Among the various things that Maryland could do to decrease teen driving deaths, strengthening the law regarding teen passengers could have a substantial beneficial impact.

The Insurance Institute for Highway Safety and Highway Loss Data Institute last week released a report indicating that if states adopted five components of the toughest young driver laws in the nation, more than 500 lives could be saved and more than 9,500 collisions could be prevented each year.

Raising the permit age in Maryland from 15 years and nine months to 16 years could reduce fatal teen crashes by 3 percent, the study suggests.

Increasing the intermediate license age from 16½ to 17 years could result in a 7 percent reduction.

Limiting teen driving hours to 8 p.m., instead of current state law that allows teen drivers to be out on the road until midnight could reduce deaths by 9 percent.
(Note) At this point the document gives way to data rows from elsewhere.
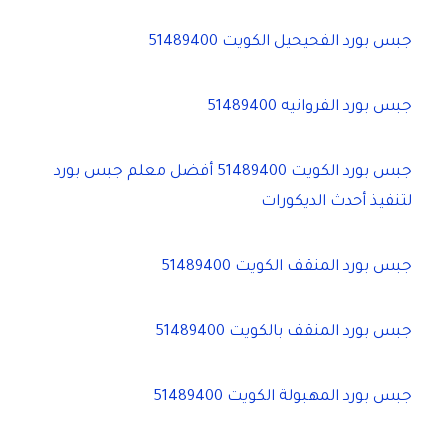
جبس بورد الفحيحيل الكويت 51489400
جبس بورد الفروانيه 51489400
جبس بورد الكويت 51489400 أفضل معلم جبس بورد
لتنفيذ أحدث الديكورات
جبس بورد المنقف الكويت 51489400
جبس بورد المنقف بالكويت 51489400
جبس بورد المهبولة الكويت 51489400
And increasing the practice time from 60 hours to 65 hours could see a fatal accident reduction of less than 1 percent, according to the study.

But perhaps the statistic that might save the most teen lives is further limiting the number of teen passengers a young driver can have in a vehicle. Currently Maryland law says no teen passengers for the first five months of driving.

The study suggests that changing the law to no teen passengers for teen drivers would save lives.

In a press release, Christine Sarames Delise, a spokeswoman for AAA Mid-Atlantic, said a AAA Foundation for Traffic Safety showed "a strong association between the number and age of passengers present in-vehicle and the risk of a teen driver dying in a traffic crash."

According to the study, compared to driving with no passengers, a 16- or 17-year-old driver's fatality risk increases 44 percent when carrying one passenger younger than 21 and no older passengers.

The risk doubles when carrying two passengers younger than 21 and no older passengers, and the risk quadruples when carrying three or more passengers younger than 21 and no older passengers.

Regardless of the law, AAA Mid-Atlantic reminds parents that they can always set limits for the number of passengers their teen driver can carry.

Given the statistics on how risks increase with the number of passengers, putting limits in place may be the best thing parents can do to help reduce their child's chance of becoming involved in an accident.